Paper Analyst

Analyze academic papers from PDF or pasted text. Output in Chinese by default. All outputs follow references/output-schema.md. Paper type detection uses references/paper-type-rubric.md. Anti-hallucination rules in references/quality-checklist.md.

Quick Reference

File	Purpose
`references/output-schema.md`	Section structure and field rules
`references/paper-type-rubric.md`	How to classify paper type
`references/quality-checklist.md`	Anti-hallucination checklist
`references/presentation-schema.md`	Slide plan JSON schema
`references/presentation-style-guide.md`	Content compression rules for slides
`references/pptx-handoff.md`	How to call the pptx skill for rendering
`scripts/extract_pdf_meta.py`	Optional: extract PDF metadata to JSON

Mode Selection

Default mode: standard. Detect from user's request:

Mode	Trigger	Output
`quick`	"quick", "简单说", "一句话", "简要"	Header + info + abstract + 3 contributions
`standard`	(default)	Full analysis: sections 1–5
`extended`	"前作", "课题组", "prior work"	standard + author/group prior work
`presentation`	"PPT", "组会", "汇报大纲", "slides"	standard + slide outline
`presentation_with_figures`	"图表", "figures", "带图", "关键图"	presentation + figure annotations

If ambiguous, use standard and offer to switch.

Workflow

Step 1: Assess Input Quality

Classify PDF quality before analysis:

良好: Full text extractable
降级处理: Partial text, scanned sections, garbled encoding
严重降级: Minimal text, image-only PDF

If degraded: state reason in header line, proceed with available content, mark all gaps explicitly. Never fabricate content to fill gaps.

Optional: if user has Python, suggest running scripts/extract_pdf_meta.py first for structured metadata.

Step 2: Classify Paper Type

Read references/paper-type-rubric.md and classify. Do NOT assume AI/ML. Output the type label and 2–3 evidence indicators before proceeding.

Step 3: Execute Analysis

Follow references/output-schema.md for the selected mode. Apply all rules from references/quality-checklist.md throughout every section.

Step 4: Self-Check Before Output

Verify before finalizing:

Every uncertain field marked [不确定] or [未明确给出]
Every contribution tagged [原文声明] or [模型归纳]
No section silently omitted — skipped sections state why
Paper type label matches rubric evidence

Anti-Hallucination Rules

Full rules in references/quality-checklist.md. Non-negotiable constraints:

Source tagging: [原文声明] = directly stated in paper (cite location); [模型归纳] = inferred by model (state reasoning basis)
Uncertainty: [未明确给出] when absent; [不确定] when ambiguous
No domain assumption: classify paper type first, always
No fabrication: venue, DOI, year, affiliations not in text → [未明确给出]
Evidence binding: each contribution must cite section/figure/table/quote
Degraded PDF: state which sections were unreadable; do not fill gaps

Degraded Input Fallback

Situation	Action
Only abstract available	`quick` mode, note limitation
Scanned PDF, no text	Ask user for text or OCR first
Missing references section	Skip prior work analysis, note absence
Figures unreadable	Skip figure analysis, note absence
Non-English paper	Translate key sections, note source language

Extended Mode: Author Prior Work

Only in extended mode:

Extract all author names from paper
Identify self-citations in reference list (shared authors)
Infer research group focus from affiliations + paper title
List prior works from reference list only — no web search, no external knowledge
Tag all output: [基于论文内引用，非外部检索]
If insufficient info: explicitly state "信息不足，无法判断前作关系"

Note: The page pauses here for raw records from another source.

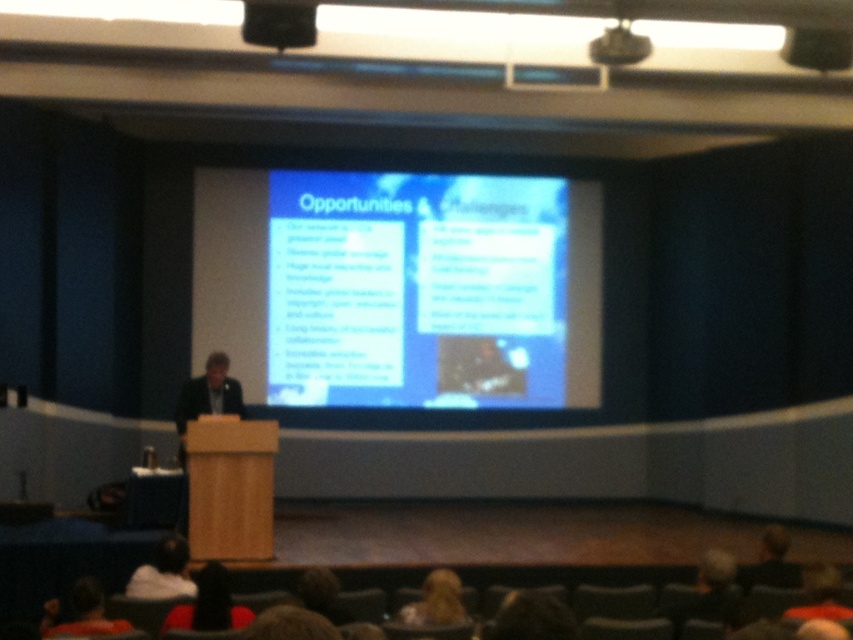
Does black fabric head at lower center have a smaller size compared to dark brown hair at lower left?

Yes.

You are a GUI agent. You are given a task and a screenshot of the screen. Output one action in this format:
    pyautogui.click(x=<x>, y=<y>)
    Task: Click on the black fabric head at lower center
    This screenshot has width=853, height=640.
    Given the screenshot: What is the action you would take?
    pyautogui.click(x=209, y=604)

Who is shorter, dark brown hair at lower center or dark brown hair at lower left?

Standing shorter between the two is dark brown hair at lower center.

Is dark brown hair at lower center below dark brown hair at lower left?

No.

Does point (556, 625) lie in front of point (78, 588)?

Yes.

You are a GUI agent. You are given a task and a screenshot of the screen. Output one action in this format:
    pyautogui.click(x=<x>, y=<y>)
    Task: Click on the dark brown hair at lower center
    
    Given the screenshot: What is the action you would take?
    pyautogui.click(x=531, y=618)

Which is more to the right, dark suit at center or blonde hair at lower center?

From the viewer's perspective, blonde hair at lower center appears more on the right side.

Who is more forward, (183, 403) or (445, 579)?

Point (445, 579)

Identify the location of dark suit at center. (207, 394).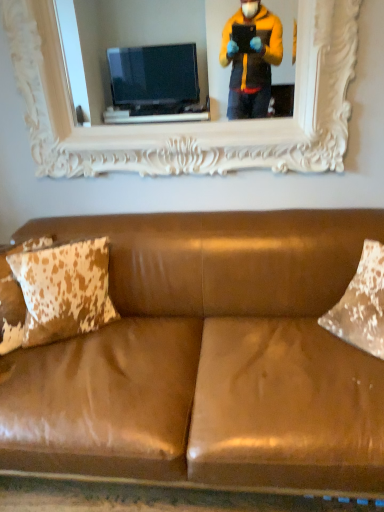
Question: Does brown cowhide pillow at left have a larger size compared to brown leather couch at center?

Choices:
 (A) yes
 (B) no

Answer: (B)

Question: Does brown cowhide pillow at left have a greater width compared to brown leather couch at center?

Choices:
 (A) yes
 (B) no

Answer: (B)

Question: Would you say brown cowhide pillow at left contains brown leather couch at center?

Choices:
 (A) yes
 (B) no

Answer: (B)

Question: Would you say brown cowhide pillow at left is a long distance from brown leather couch at center?

Choices:
 (A) no
 (B) yes

Answer: (A)

Question: Considering the relative positions of brown cowhide pillow at left and brown leather couch at center in the image provided, is brown cowhide pillow at left to the right of brown leather couch at center from the viewer's perspective?

Choices:
 (A) no
 (B) yes

Answer: (A)

Question: From a real-world perspective, is brown cowhide pillow at left positioned above or below brown leather couch at center?

Choices:
 (A) below
 (B) above

Answer: (B)

Question: Is brown cowhide pillow at left in front of or behind brown leather couch at center in the image?

Choices:
 (A) behind
 (B) front

Answer: (A)

Question: Is brown cowhide pillow at left spatially inside brown leather couch at center, or outside of it?

Choices:
 (A) outside
 (B) inside

Answer: (B)

Question: In terms of width, does brown cowhide pillow at left look wider or thinner when compared to brown leather couch at center?

Choices:
 (A) wide
 (B) thin

Answer: (B)

Question: From a real-world perspective, is white carved wood picture frame at upper center above or below brown cowhide pillow at left?

Choices:
 (A) below
 (B) above

Answer: (B)

Question: Relative to brown cowhide pillow at left, is white carved wood picture frame at upper center in front or behind?

Choices:
 (A) behind
 (B) front

Answer: (A)

Question: Is white carved wood picture frame at upper center situated inside brown cowhide pillow at left or outside?

Choices:
 (A) outside
 (B) inside

Answer: (A)

Question: Is point (44, 41) closer or farther from the camera than point (104, 245)?

Choices:
 (A) closer
 (B) farther

Answer: (B)

Question: Considering their positions, is brown leather couch at center located in front of or behind brown cowhide pillow at left?

Choices:
 (A) front
 (B) behind

Answer: (A)

Question: Based on their positions, is brown leather couch at center located to the left or right of brown cowhide pillow at left?

Choices:
 (A) left
 (B) right

Answer: (B)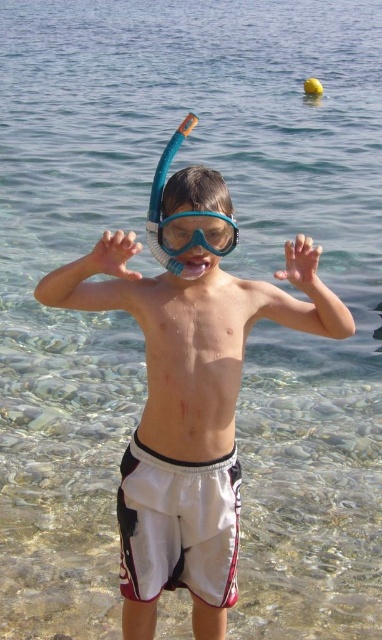
In the scene shown: Is white fabric at center thinner than translucent plastic hand at center?

No.

Does white fabric at center have a larger size compared to translucent plastic hand at center?

Indeed, white fabric at center has a larger size compared to translucent plastic hand at center.

Is point (200, 432) less distant than point (116, 264)?

No, it is not.

This screenshot has height=640, width=382. What are the coordinates of `white fabric at center` in the screenshot? It's located at (192, 358).

Who is taller, white fabric at center or blue matte snorkel mask at center?

white fabric at center is taller.

Does white fabric at center appear on the left side of blue matte snorkel mask at center?

Correct, you'll find white fabric at center to the left of blue matte snorkel mask at center.

Is point (189, 442) closer to camera compared to point (197, 216)?

That is False.

I want to click on white fabric at center, so click(192, 358).

What do you see at coordinates (184, 216) in the screenshot? The image size is (382, 640). I see `blue rubber snorkel at center` at bounding box center [184, 216].

Can you confirm if blue rubber snorkel at center is shorter than translucent plastic hand at center?

Yes.

Measure the distance between point (195, 227) and camera.

Point (195, 227) is 4.77 meters from camera.

Locate an element on the screen. This screenshot has height=640, width=382. blue rubber snorkel at center is located at coordinates (184, 216).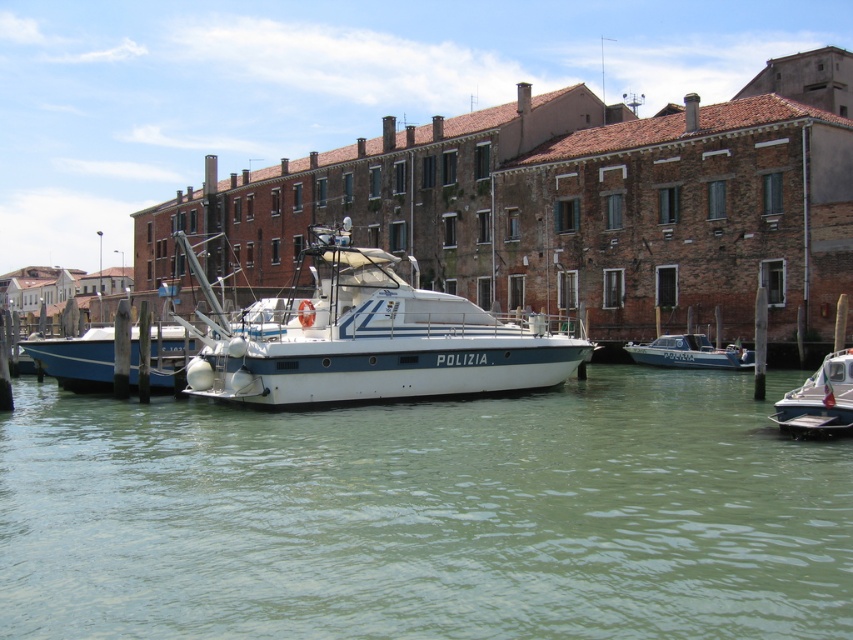
Question: Considering the relative positions of white glossy boat at center and white plastic boat at lower right in the image provided, where is white glossy boat at center located with respect to white plastic boat at lower right?

Choices:
 (A) left
 (B) right

Answer: (A)

Question: Among these points, which one is nearest to the camera?

Choices:
 (A) (164, 333)
 (B) (373, 336)

Answer: (B)

Question: Which object is closer to the camera taking this photo?

Choices:
 (A) white plastic boat at lower right
 (B) green water at center
 (C) metallic blue police boat at center

Answer: (B)

Question: Can you confirm if blue polished wood boat at center is smaller than white plastic boat at lower right?

Choices:
 (A) no
 (B) yes

Answer: (A)

Question: Which object appears closest to the camera in this image?

Choices:
 (A) blue polished wood boat at center
 (B) white glossy boat at center
 (C) metallic blue police boat at center
 (D) green water at center

Answer: (D)

Question: Is green water at center to the right of blue polished wood boat at center from the viewer's perspective?

Choices:
 (A) no
 (B) yes

Answer: (B)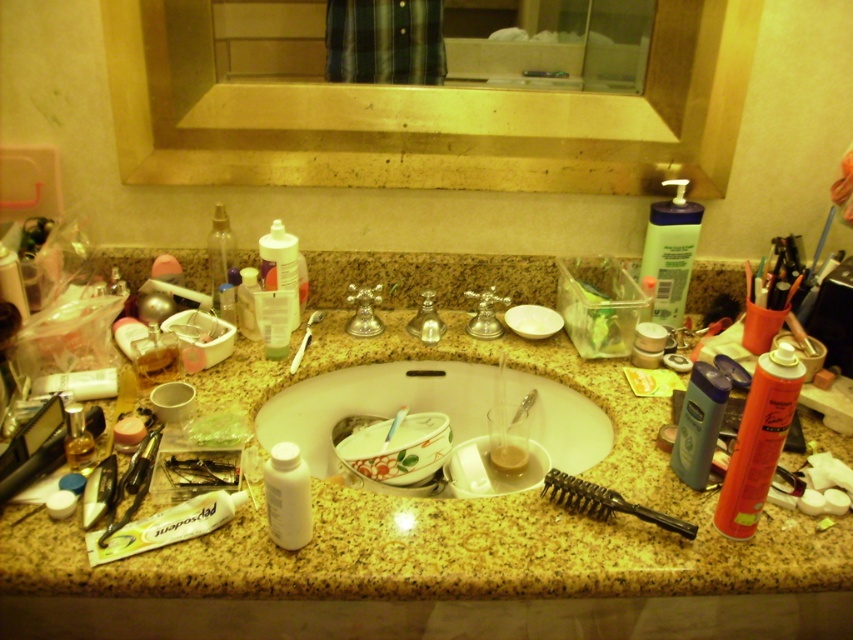
You need to place both the blue plastic shampoo bottle at right and the white plastic bottle at center into a drawer that can only fit one of them. Which one should you choose?

The blue plastic shampoo bottle at right has a larger size compared to the white plastic bottle at center, so you should choose the white plastic bottle at center to fit into the drawer.

You are trying to decide which bottle to grab first. The blue plastic shampoo bottle at right and the white plastic bottle at center are both within reach. Which one has a smaller diameter?

The blue plastic shampoo bottle at right is thinner than the white plastic bottle at center, so it has a smaller diameter.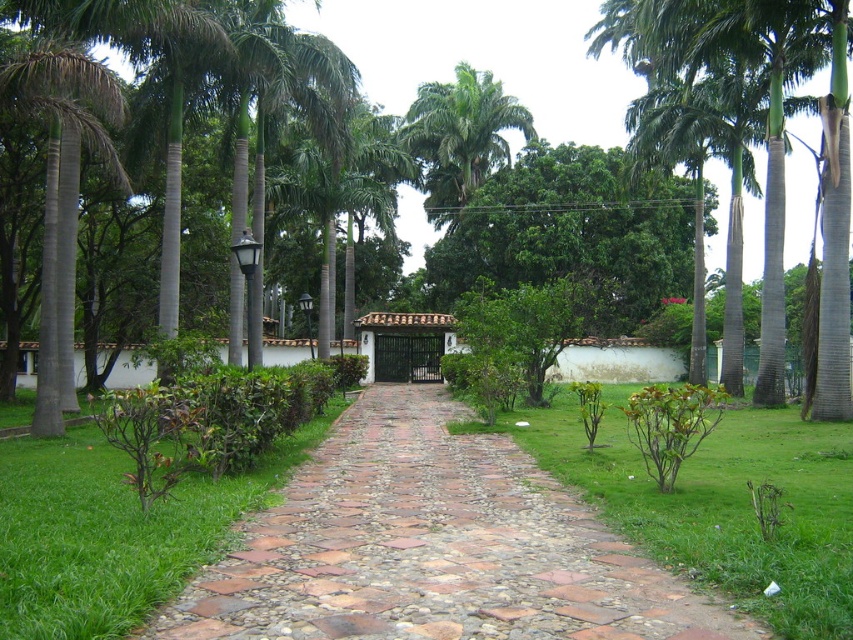
You are a gardener who needs to mow the green grass at center and trim the green leafy palm tree at upper center. Which task should you tackle first if you want to start with the shorter plant?

You should mow the green grass at center first because it is shorter than the green leafy palm tree at upper center.

Based on the photo, you are a gardener planning to water the green grass at center and the green leafy palm tree at upper center. Which one should you water first if you want to start from the lower part of the scene?

You should water the green grass at center first because it is located below the green leafy palm tree at upper center, so starting from the lower part means beginning with the grass.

Presentation Mode: PPT Generation

Only in presentation or presentation_with_figures mode.

Step A: Collect Overrides

Before building the slide plan, check if the user specified any of:

audience (lab / conference / general) — default: lab
duration_hint (10min / 20min / 30min) — default: 20min
talk_style (technical / overview / discussion) — default: technical
emphasis (which sections to expand)
skip (which sections to omit)

If not specified, use defaults silently.

Step B0: Extract PDF Figures (presentation_with_figures only)

Before building the slide plan, run:

python scripts/extract_pdf_figures.py <pdf_path>

This saves all figures to figures/ and writes figures/index.json with name, path, and page for each image. Use this index when assigning figure_ref paths in the handoff.

Step B: Build Slide Plan

Follow references/presentation-schema.md for structure. Follow references/presentation-style-guide.md for compression rules.

Map each slide role to the corresponding output-schema section
Apply user overrides (emphasis → expand, skip → omit)
For presentation_with_figures: set figure_needed: true on method/result slides where a figure is the primary evidence; add figure_ref and figure_hint
Slide count from duration_hint (10min→6-7, 20min→9-10, 30min→12-14)

Step C: Call pptx Skill

Follow references/pptx-handoff.md for the exact handoff format.

Strip all [原文声明] / [模型归纳] tags before passing to pptx
Do NOT include speaker notes in the handoff
Call pptx skill automatically — do not ask the user first
Exception: if user said "只要大纲" / "just the outline", output the slide plan as text and skip pptx

paper-analyst